Your instructions >>
Can you give back the lines below word for word, leaving out the pictures?

Start of Block

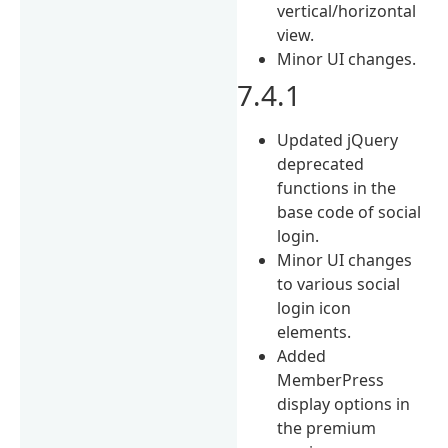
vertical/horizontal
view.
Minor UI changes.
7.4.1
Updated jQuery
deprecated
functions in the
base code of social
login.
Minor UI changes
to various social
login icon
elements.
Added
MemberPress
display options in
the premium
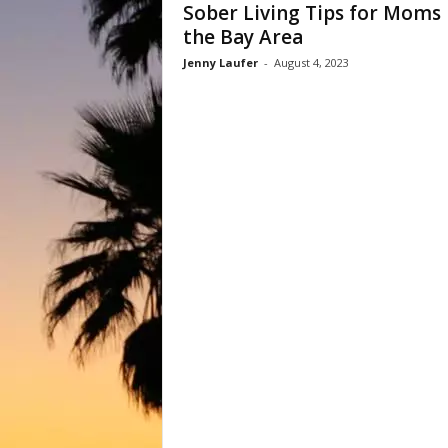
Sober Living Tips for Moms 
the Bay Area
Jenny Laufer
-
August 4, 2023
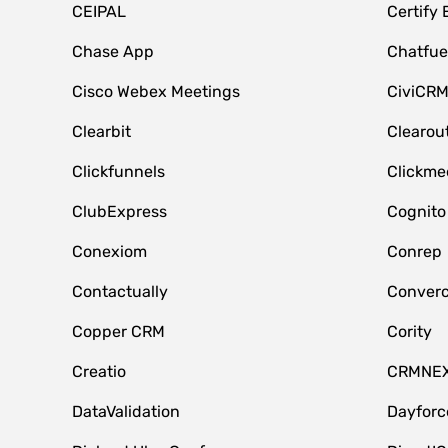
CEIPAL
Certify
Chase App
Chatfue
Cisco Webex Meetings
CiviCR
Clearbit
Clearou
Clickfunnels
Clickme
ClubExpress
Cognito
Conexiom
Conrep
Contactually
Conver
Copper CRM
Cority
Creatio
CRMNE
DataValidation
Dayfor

End of Block

Written response >>
vertical/horizontal
view.
Minor UI changes.
7.4.1
Updated jQuery
deprecated
functions in the
base code of social
login.
Minor UI changes
to various social
login icon
elements.
Added
MemberPress
display options in
the premium
Sober Living Tips for Moms 
the Bay Area
Jenny Laufer
-
August 4, 2023
CEIPAL
Certify
Chase App
Chatfue
Cisco Webex Meetings
CiviCR
Clearbit
Clearou
Clickfunnels
Clickme
ClubExpress
Cognito
Conexiom
Conrep
Contactually
Conver
Copper CRM
Cority
Creatio
CRMNE
DataValidation
Dayfor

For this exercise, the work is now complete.